The blood-splattered plainsman nodded and let the stone drop soundlessly into the grass by
his feet. “What of the others?” he asked, remembering how the remaining Serat had fled into
the vastness of the Havart plains which bounded the Trident Range’s foothills.
Andur shook his head, “The army is in no fit condition to follow them. Let them go. I am
done with war.” Slowly and stiffly he removed his mud-splattered steel helmet and mail coif,
and pulling from his head the rust and blood stained arming cap, finally shook his dirty blond
braids free. Wearily he wiped the blood of his enemy from his face with the back of his hand
and sheathed his sword in the wood and leather scabbard. Gazing once more across the
battlefield and the circling ravens he sighed heavily and turned away from the carnage to
gaze instead at the army regrouping at his back. After making sure that his orders were being
followed, he turned again to the west and his companion’s silent contemplation of the death
that lay strewn before them.
“It is all over Erike,” Andur said at last, “The remaining Serat flee. Let the wolves pick off
what is left of the enemy. I am bone-weary of blood and battle. We have a land to cleanse
now.”
“Aye Warleader,” replied the other, removing his blood splattered leather gauntlets, “We
surely have much work ahead of us.”
Slowly, singly, and then in groups, the provinces rag-tag army rejoined their Warleader at
the camp.
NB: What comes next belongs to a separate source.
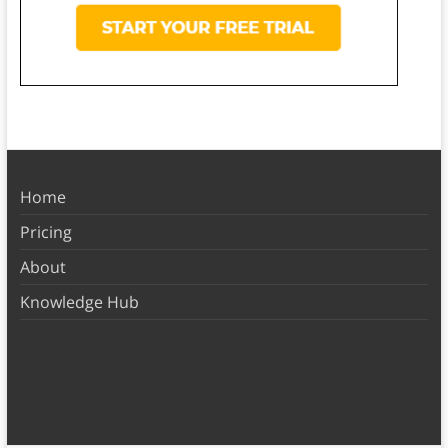
Home
Pricing
About
Knowledge Hub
Andur regretfully noted the many missing soldiers—dozens of men he had only
just begun to name as friends before the months of battle had taken their lives. As soon as
word filtered back to the towns, there would be many widows and mothers mourning their
dead. Although this victory had come at great loss, a defeat would not have been imaginable.
If the Serat had taken the field and the day, there would have not been a person left alive. Not
one of his soldiers, or any of the people of the province of Havart guarding the great walled
towns would have been spared death by burning, which was the Serat punishment for
rebellion and disobedience. In truth the province would have died upon their defeat.
This had been the final battle in a rebellion that had lasted ten months. First the small
outlying villages had been retaken. Then as the rebel army had doubled, then tripled in size
from the growing intake of peasant soldiers, the major towns had fallen one by one after
several protracted sieges. With the occupying soldiers under siege by the rebel forces, the
normally placid townsfolk had taken up arms and begun to harass the Serat guard. Facing
enemies from within and without, the Serat finally surrendered and were imprisoned in the
same dungeons and cells that rebellious citizens had only recently vacated.